There are dirty laughs.
“Anyway I don’t let her drink,” adds Jimmy. “So there wouldn’t be any point.”
He starts talking about online poker, which is his latest obsession. He looks at the floor as he speaks. He is a braggart, but a peculiarly edgy one. He is divided within himself, and one part of him clamps down on the other.
“Jimmy refuses to go to Europe,” says Gautam, “because he’s not confident of his English. I tell him there are lots of places in Europe where they don’t speak English, but it doesn’t change anything. As far as he’s concerned, white people speak English.”
Baljeet’s wife brings out tea and pakoras. There is quiet in the room, for father and son have managed to silence each other. They are happy to listen to Gautam, who is a supremely relaxed conversationalist. He has recently bought a new car, and everyone enjoys stories of new cars.
“This guy who got it for me, he got my first car too. At that point I had a motorbike but it was giving me terrible back problems. I just happened to mention this to him and he said, ‘Get a car!’ He said if I had 75,000 rupees [$1,500], he could organise financing for the rest. I said, ‘Let me think about it.’
“The next day he called me. ‘Do you want to go ahead?’ I said, ‘Okay.’ So he said, ‘So what car do you want? What colour?’ And so on. Then he called the garage. Five minutes later he called me back and said, ‘The car will be outside your house in 45 minutes.’ We hadn’t exchanged a single piece of paperwork and a few minutes later a brand new car turned up in front of my house.
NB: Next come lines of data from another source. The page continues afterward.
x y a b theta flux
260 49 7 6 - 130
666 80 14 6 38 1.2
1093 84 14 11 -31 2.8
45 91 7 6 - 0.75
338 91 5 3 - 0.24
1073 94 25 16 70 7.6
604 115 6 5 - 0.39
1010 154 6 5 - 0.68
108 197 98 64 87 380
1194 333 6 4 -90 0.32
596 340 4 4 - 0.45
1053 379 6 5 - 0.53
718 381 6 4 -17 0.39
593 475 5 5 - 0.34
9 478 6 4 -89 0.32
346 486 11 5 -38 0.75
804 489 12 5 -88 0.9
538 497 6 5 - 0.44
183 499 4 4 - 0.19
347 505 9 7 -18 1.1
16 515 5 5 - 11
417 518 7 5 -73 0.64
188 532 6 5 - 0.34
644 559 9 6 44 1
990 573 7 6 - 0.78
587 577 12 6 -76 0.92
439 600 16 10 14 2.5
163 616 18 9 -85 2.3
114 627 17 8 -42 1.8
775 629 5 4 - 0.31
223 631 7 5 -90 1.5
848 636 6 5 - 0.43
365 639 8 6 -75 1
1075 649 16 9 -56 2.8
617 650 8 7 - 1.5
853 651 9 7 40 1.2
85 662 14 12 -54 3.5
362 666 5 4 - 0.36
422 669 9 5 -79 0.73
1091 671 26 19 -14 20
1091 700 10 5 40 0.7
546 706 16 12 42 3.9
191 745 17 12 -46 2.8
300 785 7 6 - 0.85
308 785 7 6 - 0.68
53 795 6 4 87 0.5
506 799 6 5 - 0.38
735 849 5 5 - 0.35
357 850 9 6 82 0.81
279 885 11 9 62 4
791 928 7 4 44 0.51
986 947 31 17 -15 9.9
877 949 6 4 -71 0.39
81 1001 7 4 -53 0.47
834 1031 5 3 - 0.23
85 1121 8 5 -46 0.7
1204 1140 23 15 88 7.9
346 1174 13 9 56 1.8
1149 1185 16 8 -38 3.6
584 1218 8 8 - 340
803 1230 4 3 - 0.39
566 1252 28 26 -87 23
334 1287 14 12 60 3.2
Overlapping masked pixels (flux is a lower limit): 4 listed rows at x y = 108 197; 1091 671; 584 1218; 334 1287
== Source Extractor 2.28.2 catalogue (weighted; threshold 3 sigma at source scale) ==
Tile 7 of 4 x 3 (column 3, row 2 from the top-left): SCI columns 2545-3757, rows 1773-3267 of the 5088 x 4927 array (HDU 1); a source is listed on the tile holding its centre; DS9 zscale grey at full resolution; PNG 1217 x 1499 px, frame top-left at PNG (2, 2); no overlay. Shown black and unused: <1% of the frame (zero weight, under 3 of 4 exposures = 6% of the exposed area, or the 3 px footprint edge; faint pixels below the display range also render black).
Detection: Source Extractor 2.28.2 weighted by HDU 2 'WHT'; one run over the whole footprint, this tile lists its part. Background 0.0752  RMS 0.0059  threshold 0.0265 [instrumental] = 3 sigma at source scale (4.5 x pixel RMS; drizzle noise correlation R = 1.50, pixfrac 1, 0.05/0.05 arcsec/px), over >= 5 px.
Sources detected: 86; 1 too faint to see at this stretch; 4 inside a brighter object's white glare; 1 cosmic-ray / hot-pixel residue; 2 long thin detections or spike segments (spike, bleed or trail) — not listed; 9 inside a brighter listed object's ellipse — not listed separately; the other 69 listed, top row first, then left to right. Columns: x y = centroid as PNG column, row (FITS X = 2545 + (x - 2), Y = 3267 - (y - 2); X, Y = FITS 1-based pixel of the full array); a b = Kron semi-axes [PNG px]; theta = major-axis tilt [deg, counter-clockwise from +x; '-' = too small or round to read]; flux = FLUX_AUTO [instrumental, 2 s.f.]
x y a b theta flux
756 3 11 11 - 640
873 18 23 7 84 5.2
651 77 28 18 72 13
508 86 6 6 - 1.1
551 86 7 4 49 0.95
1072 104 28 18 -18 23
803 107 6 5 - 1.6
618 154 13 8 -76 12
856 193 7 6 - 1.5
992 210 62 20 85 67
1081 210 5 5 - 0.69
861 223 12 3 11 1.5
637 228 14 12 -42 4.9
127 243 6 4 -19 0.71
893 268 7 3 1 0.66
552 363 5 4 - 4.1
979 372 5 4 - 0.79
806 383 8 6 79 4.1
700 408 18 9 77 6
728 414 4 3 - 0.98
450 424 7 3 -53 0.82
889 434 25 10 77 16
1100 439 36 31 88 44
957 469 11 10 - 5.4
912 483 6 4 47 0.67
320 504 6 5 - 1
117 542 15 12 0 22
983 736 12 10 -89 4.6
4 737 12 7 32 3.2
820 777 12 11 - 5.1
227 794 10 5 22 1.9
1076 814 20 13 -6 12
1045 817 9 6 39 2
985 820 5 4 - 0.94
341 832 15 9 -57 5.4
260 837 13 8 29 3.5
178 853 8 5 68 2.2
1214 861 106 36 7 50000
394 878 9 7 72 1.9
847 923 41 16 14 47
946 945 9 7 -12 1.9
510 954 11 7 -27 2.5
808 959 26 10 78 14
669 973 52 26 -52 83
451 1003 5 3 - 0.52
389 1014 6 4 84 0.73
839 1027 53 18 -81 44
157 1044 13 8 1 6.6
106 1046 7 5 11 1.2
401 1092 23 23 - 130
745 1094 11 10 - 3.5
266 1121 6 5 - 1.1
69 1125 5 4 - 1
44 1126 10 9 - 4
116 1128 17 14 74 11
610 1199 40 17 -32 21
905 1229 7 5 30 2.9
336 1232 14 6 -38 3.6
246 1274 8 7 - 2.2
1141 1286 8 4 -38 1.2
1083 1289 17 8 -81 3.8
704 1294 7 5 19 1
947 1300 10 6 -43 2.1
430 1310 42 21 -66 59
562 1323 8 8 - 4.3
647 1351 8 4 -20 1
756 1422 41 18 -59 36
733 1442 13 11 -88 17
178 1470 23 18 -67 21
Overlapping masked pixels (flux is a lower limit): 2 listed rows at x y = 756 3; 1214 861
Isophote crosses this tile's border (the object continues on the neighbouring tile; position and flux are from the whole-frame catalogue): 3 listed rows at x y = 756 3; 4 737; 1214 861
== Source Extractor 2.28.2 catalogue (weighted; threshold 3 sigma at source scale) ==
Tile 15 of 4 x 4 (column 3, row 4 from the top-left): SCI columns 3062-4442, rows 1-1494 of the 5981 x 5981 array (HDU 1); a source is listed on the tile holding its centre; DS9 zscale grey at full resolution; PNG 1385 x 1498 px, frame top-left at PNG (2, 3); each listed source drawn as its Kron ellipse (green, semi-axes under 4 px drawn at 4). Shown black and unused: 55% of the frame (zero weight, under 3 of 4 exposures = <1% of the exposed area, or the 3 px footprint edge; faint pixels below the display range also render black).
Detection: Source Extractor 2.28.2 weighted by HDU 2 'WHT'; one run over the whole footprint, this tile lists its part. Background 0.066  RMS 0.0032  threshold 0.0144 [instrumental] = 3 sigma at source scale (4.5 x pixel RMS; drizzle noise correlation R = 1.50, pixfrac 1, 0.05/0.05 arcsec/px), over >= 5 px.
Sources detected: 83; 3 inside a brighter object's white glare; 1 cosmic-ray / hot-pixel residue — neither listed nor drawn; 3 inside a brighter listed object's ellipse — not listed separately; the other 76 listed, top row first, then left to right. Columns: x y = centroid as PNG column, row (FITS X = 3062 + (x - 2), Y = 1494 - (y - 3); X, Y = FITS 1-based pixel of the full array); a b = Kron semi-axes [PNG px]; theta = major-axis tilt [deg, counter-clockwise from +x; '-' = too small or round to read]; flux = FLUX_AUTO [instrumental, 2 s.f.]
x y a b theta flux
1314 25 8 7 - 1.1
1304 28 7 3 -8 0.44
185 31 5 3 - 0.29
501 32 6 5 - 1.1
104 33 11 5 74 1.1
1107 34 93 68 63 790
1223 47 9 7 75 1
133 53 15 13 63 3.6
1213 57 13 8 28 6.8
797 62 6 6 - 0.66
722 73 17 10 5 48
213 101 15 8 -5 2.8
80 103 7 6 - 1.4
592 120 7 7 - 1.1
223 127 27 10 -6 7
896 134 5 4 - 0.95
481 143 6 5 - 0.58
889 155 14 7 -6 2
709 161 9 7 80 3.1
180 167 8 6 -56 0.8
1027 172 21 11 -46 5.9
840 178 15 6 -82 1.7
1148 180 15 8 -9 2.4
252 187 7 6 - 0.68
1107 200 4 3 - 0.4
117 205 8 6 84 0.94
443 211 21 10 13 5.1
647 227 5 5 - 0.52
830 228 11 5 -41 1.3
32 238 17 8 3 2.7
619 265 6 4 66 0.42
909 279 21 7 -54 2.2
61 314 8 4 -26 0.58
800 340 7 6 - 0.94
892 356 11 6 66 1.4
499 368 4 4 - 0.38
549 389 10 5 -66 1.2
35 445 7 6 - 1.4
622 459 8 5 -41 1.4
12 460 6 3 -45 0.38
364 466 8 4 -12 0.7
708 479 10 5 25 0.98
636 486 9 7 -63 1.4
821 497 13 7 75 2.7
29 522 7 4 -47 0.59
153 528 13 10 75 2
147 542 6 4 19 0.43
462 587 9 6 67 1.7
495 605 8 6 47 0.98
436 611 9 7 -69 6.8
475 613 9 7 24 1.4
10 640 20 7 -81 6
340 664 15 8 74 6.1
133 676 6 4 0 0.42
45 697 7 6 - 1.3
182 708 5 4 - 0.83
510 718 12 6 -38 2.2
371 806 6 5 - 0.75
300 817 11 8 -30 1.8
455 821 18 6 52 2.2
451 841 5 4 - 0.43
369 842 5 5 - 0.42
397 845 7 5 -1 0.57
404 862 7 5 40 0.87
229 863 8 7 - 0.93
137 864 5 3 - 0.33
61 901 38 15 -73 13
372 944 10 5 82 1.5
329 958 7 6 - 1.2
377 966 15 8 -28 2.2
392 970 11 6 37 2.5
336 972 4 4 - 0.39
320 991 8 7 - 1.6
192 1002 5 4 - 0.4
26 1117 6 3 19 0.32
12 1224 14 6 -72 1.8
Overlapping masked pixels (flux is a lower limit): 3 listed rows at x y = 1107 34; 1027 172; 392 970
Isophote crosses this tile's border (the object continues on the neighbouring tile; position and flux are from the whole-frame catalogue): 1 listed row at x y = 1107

“So when I wanted to buy this car, I called him again. It cost 6 lakhs [$12,000]. I gave him a cheque for a lakh [$2,000], and he gave me the car. ‘I’ll take care of the rest,’ he said. Once again, we didn’t sign any paper. As soon as I got the car I drove it up into the mountains. While I was there this friend called me to say my cheque had bounced. I felt bad: it looked as if I had just given him a bad cheque, taken the car and run away. But he wasn’t bothered in the least. ‘Don’t worry,’ he kept saying on the phone. Like he was reassuring me.”